* [Work order 1]: In the email about startup warnings, change "rolling upgrade" to "staged upgrade" and write out the part that opens with the words containing "The thesis is" and closes with "suppress the warnings.".
* [Work order 2]: Go on with the email about startup warnings from where it stops.

* [Document passage]:
☆ ☆ ☆ ☆ ☆

| Sampath, Do you think something along the lines of what Ted describes would work for you?
-Flavio On Aug 18, 2011, at 7:13 PM, Ted Dunning wrote: The thought is that a server would not complain about connection refused or inability to form a quorum during the first (say) twenty seconds of operation.
The thesis is that warnings from these causes during that time are spurious.
As I mentioned, I don't see this as urgent or even necessarily a good idea. I completely reboot a ZK cluster once every year or three. When I am doing a rolling upgrade, I *want* to see alerts when I bounce a machine. If I don't want to see those alerts, my monitoring system allows me to put a machine into maintenance mode for a short period of time to temporarily suppress the warnings.

☆ ☆ ☆ ☆ ☆

(Short-answer chart tasks)
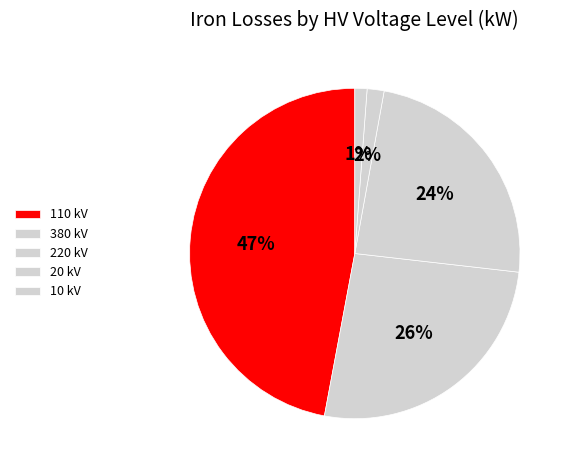

Which category has the smallest portion of the pie?

10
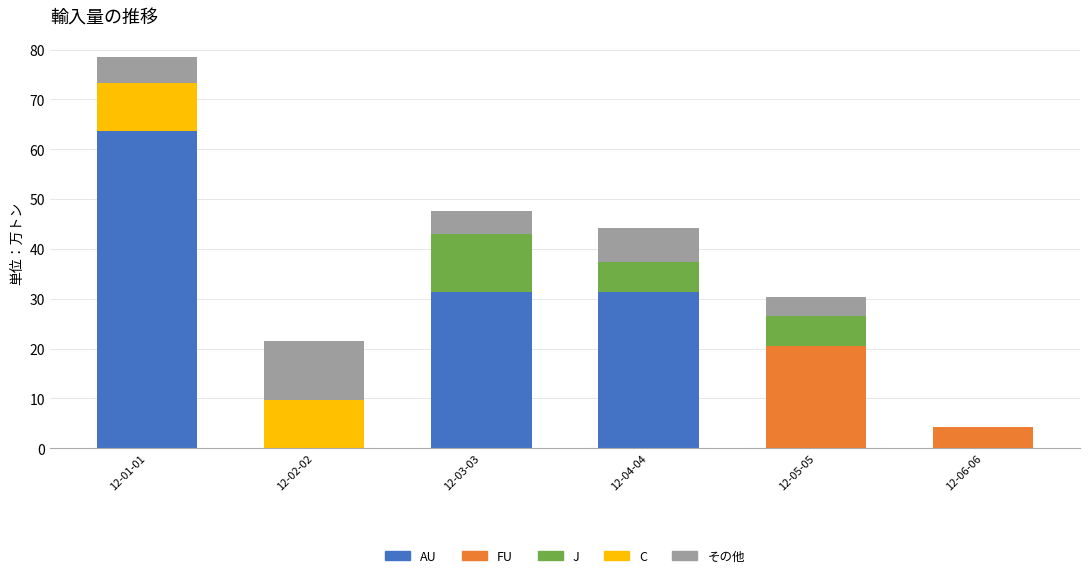

The value of AU at 12-04-04 is 10.4. True or false?

False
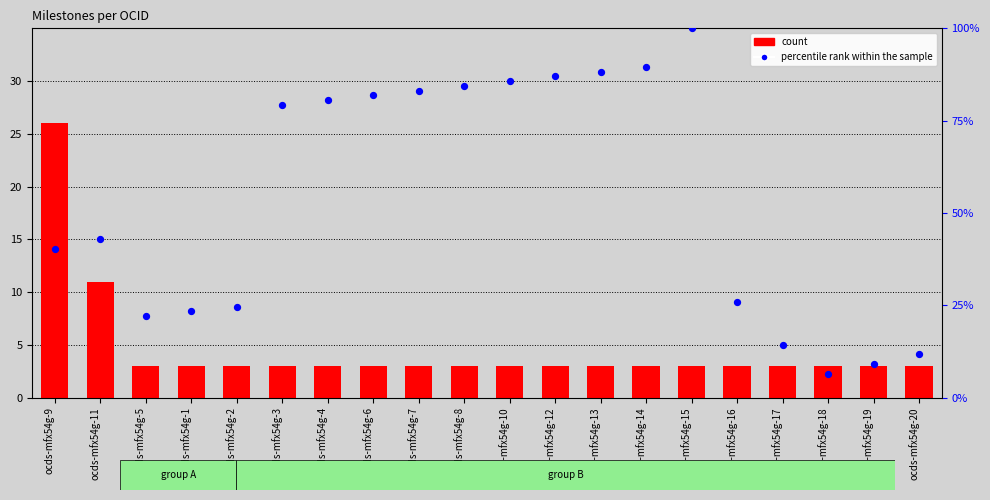

At which category is the sum across all series the highest?

ocds-mfx54g-15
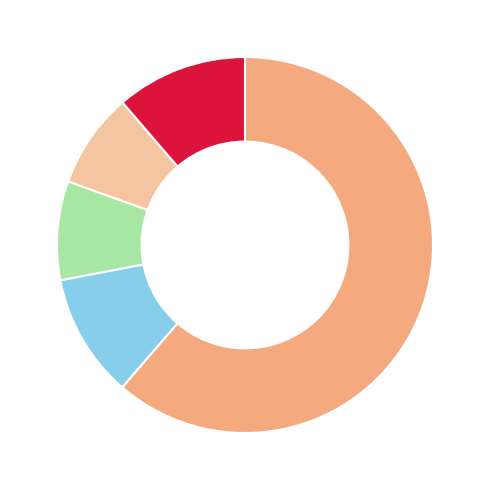

Is there any slice that represents more than half of the pie?

Yes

☆ ☆ ☆ ☆ ☆

* [Exercise answer 1]:
The thesis is that warnings from these causes during that time are spurious.
As I mentioned, I don't see this as urgent or even necessarily a good idea. I completely reboot a ZK cluster once every year or three. When I am doing a staged upgrade, I *want* to see alerts when I bounce a machine. If I don't want to see those alerts, my monitoring system allows me to put a machine into maintenance mode for a short period of time to temporarily suppress the warnings.

* [Exercise answer 2]:
All I was doing was translating and elaborating the original poster's suggestion, not so much endorsing it. On Thu, Aug 18, 2011 at 8:54 AM, Flavio Junqueira <[email protected]> wrote: Hi Ted, I don't see how one can automate the distinction between a machine that is down because it crashed and a machine that is down because it hasn't started yet. Assuming that we are logging the machine unavailability as we are doing currently, one can always look at the timestamp of the warning and remember that this is the time the machines were bootstrapping. Consequently, I don't really see the point of reducing the number of warnings, unless the warnings are really polluting the logs. I typically don't see so many that prevents me from reading the rest, but you may have a different perception. Also, recall that we back off, so the warnings become less frequent over time.
I'm open to ideas, though. If you see anything wrong in my rationale or if you have an idea of how to do it differently, then I'd be happy to hear. However, if the idea is simply to add a parameter that configures the time for leader election to start, then I'm currently not in favor.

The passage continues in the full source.